DefCor-Net: Physics-Aware Ultrasound Deformation Correction
This addresses the challenge of consistent diagnosis in ultrasound imaging, particularly for computer-assisted diagnosis, by providing a physics-aware correction method.
The paper tackles the problem of recovering accurate anatomical images from deformed ultrasound scans by proposing DefCor-Net, a deep neural network that incorporates biomedical knowledge for deformation correction, resulting in a Dice Coefficient improvement from 14.3±20.9 to 82.6±12.1 at 6N force.

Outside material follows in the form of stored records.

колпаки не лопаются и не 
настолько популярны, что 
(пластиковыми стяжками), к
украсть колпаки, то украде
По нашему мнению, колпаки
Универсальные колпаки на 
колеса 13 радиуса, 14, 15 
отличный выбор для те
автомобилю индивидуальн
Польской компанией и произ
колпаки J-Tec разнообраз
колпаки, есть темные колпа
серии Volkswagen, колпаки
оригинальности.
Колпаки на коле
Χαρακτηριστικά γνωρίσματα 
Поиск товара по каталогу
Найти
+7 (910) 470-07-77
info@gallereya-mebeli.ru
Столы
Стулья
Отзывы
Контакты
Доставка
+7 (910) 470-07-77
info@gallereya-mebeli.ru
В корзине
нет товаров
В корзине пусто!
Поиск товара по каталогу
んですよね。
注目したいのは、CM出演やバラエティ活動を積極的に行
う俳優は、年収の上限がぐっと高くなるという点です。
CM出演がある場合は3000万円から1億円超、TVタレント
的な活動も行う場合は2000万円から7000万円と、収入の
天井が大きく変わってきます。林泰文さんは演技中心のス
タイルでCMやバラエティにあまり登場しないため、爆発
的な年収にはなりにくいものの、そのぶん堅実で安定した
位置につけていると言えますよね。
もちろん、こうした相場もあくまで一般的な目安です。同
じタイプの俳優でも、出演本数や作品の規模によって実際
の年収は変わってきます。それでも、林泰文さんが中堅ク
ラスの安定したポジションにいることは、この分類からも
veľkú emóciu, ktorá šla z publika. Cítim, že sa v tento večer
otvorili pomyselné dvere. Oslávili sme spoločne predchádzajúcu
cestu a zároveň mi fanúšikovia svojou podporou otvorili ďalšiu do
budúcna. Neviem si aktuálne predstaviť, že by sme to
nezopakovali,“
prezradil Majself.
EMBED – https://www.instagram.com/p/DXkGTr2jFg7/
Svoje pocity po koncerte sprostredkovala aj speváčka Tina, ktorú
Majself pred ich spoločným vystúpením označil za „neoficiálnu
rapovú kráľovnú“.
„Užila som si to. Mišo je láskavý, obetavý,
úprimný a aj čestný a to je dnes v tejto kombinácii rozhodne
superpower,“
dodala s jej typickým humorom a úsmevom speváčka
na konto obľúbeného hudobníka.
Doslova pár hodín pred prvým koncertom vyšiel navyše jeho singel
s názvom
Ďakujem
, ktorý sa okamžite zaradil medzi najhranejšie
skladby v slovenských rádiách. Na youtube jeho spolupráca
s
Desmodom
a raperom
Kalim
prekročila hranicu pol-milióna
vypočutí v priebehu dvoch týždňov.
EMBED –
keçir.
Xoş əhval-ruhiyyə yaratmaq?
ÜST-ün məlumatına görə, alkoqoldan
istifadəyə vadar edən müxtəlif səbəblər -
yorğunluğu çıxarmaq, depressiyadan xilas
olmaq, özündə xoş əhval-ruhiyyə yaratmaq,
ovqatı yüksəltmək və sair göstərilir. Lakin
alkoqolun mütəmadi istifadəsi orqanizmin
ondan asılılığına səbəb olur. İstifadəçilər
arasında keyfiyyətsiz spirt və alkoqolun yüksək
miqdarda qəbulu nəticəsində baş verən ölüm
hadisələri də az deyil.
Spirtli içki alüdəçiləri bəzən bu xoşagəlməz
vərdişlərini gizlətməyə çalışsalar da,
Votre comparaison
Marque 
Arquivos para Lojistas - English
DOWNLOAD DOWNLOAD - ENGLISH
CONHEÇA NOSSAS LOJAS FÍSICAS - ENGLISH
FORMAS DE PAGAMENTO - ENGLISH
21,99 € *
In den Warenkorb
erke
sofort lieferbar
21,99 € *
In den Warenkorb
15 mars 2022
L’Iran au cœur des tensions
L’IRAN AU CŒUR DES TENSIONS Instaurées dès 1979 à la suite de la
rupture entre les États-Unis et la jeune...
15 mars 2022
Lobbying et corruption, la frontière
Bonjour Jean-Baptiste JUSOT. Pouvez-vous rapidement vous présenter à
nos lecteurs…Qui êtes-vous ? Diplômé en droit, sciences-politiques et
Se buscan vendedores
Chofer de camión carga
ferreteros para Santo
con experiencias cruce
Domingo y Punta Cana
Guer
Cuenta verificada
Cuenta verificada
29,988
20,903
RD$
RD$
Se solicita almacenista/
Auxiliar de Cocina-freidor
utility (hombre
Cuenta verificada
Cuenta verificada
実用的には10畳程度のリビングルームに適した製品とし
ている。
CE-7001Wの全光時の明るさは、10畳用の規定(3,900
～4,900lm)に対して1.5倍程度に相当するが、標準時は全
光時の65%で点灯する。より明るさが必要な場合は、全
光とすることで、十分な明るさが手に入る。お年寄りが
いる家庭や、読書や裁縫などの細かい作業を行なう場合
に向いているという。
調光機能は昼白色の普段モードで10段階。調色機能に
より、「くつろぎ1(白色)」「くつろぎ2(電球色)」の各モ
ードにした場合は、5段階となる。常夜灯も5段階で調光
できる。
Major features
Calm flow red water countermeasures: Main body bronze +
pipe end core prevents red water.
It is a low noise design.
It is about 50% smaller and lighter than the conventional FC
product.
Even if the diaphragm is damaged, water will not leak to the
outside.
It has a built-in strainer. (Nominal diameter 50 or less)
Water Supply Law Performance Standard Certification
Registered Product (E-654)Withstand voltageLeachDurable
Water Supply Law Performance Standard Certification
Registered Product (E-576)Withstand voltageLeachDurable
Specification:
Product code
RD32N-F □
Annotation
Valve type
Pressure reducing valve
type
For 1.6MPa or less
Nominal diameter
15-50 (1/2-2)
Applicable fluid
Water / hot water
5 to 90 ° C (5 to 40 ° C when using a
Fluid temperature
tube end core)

The recovery of morphologically accurate anatomical images from deformed ones is challenging in ultrasound (US) image acquisition, but crucial to accurate and consistent diagnosis, particularly in the emerging field of computer-assisted diagnosis. This article presents a novel anatomy-aware deformation correction approach based on a coarse-to-fine, multi-scale deep neural network (DefCor-Net). To achieve pixel-wise performance, DefCor-Net incorporates biomedical knowledge by estimating pixel-wise stiffness online using a U-shaped feature extractor. The deformation field is then computed using polynomial regression by integrating the measured force applied by the US probe. Based on real-time estimation of pixel-by-pixel tissue properties, the learning-based approach enables the potential for anatomy-aware deformation correction. To demonstrate the effectiveness of the proposed DefCor-Net, images recorded at multiple locations on forearms and upper arms of six volunteers are used to train and validate DefCor-Net. The results demonstrate that DefCor-Net can significantly improve the accuracy of deformation correction to recover the original geometry (Dice Coefficient: from $14.3\pm20.9$ to $82.6\pm12.1$ when the force is $6N$).